L’ennemi diabolique était ainsi construit et désigné sur la base de la triade « argent, pouvoir, intellect », à laquelle il faut ajouter un quatrième stéréotype antijuif traditionnel, la criminalité. Car nombre de militants « anti-pass » sont aussi des militants « anti-vax », convaincus que « le vaccin tue » et donc que les promoteurs du vaccin sont des assassins. Ils mêlent des thèmes empruntés au conspirationisme antijuif et d’autres qui dérivent des discours « anti-système » de droite ou de gauche. Ils dénoncent le pouvoir illégitime et abusif des dominants et de la pensée dominante, qui non seulement priverait les citoyens de leur liberté de choix et de circulation, mais les exposerait à la mort. Les dominants étant à leurs yeux les Juifs, la question « Qui ? » fonctionne comme un micro-slogan antijuif.

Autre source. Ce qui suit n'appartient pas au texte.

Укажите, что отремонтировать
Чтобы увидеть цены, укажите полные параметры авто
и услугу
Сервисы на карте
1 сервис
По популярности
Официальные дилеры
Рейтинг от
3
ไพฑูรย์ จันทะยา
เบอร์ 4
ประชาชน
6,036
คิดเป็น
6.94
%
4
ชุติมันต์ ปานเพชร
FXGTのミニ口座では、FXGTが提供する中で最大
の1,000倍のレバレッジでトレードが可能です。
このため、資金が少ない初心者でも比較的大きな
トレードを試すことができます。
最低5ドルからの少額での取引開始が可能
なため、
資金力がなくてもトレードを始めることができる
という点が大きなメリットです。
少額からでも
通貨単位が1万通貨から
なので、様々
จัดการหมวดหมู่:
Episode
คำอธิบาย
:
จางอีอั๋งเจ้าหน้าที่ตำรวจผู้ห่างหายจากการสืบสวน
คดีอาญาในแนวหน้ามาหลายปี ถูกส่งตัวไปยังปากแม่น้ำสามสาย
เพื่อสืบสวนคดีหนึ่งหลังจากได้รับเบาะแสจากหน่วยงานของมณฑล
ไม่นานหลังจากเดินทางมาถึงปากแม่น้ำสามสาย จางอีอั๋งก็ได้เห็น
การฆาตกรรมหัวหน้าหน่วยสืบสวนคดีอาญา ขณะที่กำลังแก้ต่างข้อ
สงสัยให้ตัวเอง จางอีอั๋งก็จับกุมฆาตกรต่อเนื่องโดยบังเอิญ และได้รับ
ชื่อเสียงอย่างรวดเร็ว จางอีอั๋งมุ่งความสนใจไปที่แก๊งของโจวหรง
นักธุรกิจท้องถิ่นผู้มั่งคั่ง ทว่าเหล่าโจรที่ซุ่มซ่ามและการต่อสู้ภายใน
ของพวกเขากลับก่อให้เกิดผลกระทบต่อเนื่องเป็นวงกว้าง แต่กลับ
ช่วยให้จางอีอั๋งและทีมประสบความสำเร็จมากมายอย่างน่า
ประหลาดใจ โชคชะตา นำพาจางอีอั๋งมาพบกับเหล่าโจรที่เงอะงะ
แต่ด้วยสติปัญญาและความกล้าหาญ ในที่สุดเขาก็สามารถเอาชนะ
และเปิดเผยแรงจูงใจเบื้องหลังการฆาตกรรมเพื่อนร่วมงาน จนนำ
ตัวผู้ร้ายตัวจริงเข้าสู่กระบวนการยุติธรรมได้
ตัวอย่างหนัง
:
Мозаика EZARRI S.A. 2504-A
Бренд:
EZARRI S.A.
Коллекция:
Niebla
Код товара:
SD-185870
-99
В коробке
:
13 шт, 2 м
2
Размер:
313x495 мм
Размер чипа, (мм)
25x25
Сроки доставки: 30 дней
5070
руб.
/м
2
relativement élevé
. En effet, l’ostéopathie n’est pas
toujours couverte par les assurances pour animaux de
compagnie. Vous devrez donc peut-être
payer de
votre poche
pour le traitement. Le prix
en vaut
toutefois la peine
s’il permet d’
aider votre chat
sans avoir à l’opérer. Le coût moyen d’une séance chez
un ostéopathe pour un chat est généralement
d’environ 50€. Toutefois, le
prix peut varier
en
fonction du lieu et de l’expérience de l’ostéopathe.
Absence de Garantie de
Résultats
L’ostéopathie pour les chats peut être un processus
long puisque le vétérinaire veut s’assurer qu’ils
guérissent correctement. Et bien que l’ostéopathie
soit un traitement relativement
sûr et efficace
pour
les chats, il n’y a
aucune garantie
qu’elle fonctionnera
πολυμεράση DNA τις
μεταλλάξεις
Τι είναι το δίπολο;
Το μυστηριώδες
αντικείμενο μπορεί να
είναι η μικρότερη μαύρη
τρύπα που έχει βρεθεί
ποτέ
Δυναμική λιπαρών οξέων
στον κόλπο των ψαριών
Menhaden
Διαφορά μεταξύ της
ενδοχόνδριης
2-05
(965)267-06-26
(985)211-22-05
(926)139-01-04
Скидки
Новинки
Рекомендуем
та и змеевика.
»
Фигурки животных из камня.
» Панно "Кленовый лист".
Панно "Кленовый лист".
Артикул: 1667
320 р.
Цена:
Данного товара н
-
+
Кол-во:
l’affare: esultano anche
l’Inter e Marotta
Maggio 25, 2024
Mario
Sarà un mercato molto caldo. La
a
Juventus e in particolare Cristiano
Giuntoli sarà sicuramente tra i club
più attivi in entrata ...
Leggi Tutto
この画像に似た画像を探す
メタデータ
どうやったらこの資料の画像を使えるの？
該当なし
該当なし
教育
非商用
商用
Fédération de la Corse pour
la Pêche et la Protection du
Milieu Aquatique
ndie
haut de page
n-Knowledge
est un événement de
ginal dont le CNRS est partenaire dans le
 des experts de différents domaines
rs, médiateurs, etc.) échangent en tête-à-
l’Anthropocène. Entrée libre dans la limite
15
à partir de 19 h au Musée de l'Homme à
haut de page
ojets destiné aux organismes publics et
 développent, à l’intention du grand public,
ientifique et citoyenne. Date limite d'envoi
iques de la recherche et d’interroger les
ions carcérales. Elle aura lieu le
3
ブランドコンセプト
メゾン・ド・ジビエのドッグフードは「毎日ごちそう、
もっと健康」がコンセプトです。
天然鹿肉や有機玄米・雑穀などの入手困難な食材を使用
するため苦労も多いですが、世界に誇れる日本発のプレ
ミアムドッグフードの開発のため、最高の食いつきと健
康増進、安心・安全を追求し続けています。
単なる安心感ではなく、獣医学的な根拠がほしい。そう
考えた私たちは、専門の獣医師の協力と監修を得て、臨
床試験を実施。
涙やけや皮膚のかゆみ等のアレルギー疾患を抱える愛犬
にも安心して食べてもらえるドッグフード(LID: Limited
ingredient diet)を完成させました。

Imaginaire « anti-système » et paranoïa antijuive

Une forte méfiance à l’égard de la classe politique, des industries pharmaceutiques, des médias (« aux ordres ») et des institutions constitue la passion la mieux partagée par les manifestants, qu’ils soient antisémites ou non. S’y ajoute une surdité envers les critiques et un rejet par principe de tous les arguments susceptibles d’ébranler la croyance à l’existence d’une « dictature sanitaire ». D’où le recours à des médias alternatifs. La contestation « anti-système » trouve notamment dans les réseaux sociaux un puissant moyen de persuasion. C’est ainsi qu’au nom d’une information « libre », la désinformation sauvage occupe de plus en plus le terrain. Un dogme a été fabriqué, autour duquel s’agrègent les croyances des diverses mouvances engagées, qui ne reculent devant aucune forme de dramatisation. La dérive observable est celle de la radicalisation des attitudes et des postures : de la méfiance au soupçon, et du soupçon à l’accusation, puis à l’appel à la démission des hauts responsables, voire à l’insurrection. La dénonciation de la « société de surveillance » puis des « sociétés de contrôle », théorisée naguère par les représentants de la French Theory (Michel Foucault et Gilles Deleuze au premier chef), est désormais mise au service de visions complotistes et de passions négatives, à commencer par la haine et le ressentiment, qui se fixent sur des cibles fantasmées censées faire partie du « système » et comploter d’une façon systémique contre les citoyens. Alimentant une paranoïa contagieuse, l’indignation, la colère et la révolte se portent ainsi contre les Juifs, objets préconstruits des haines sociales et politiques. L’imaginaire « anti-système » est un puissant vecteur de la paranoïa antijuive.